Ob Ratcliffes Bestätigung für Grenell jedoch eine dauerhafte Rückkehr nach Deutschland bedeutet, ist noch nicht entschieden. Trump-Anhänger waren höchst zufrieden mit seiner Amtsführung als Interims-DNI. Als Geheimdienstkoordinator besetzte er wichtige Posten innerhalb der Behörde neu. Außerdem nutzte er sein Amt, um zuvor geheime Dokumente über den Ursprung der Ermittlungen über die Russlandaffäre und das Verfahren gegen den ehemaligen Nationalen Sicherheitsberater Michael Flynn freizugeben und dem Kongress vorzulegen. Die Demokraten beklagten, die Freigaben seien selektiv erfolgt und dienten vor allem dem Zweck, Ex-Präsident Barack Obama und dessen Vize Joe Biden anzugreifen, den designierten Präsidentschaftskandidaten der Partei.
Unter Republikanern kamen die
Schritte hingegen sehr gut an.

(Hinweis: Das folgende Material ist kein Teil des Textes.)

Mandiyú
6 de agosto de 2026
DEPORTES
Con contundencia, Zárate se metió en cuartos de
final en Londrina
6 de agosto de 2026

Auch deshalb gibt es mittlerweile Spekulationen, Grenell könnte in Washington bleiben.
Bereits im Mai meldete das US-Medium Axios, Trump erwäge ernsthaft, ihn zum neuen Chef des President’s Intelligence Advisory Board berufen, eines an die Regierungszentrale angedockten Beratungsgremiums, das für das Staatsoberhaupt die Arbeit der Geheimdienste bewertet und Empfehlungen ausspricht.
Womöglich sind die diplomatischen Standardtermine für Richard Grenell also auch in Zukunft wieder nur die Ausnahme.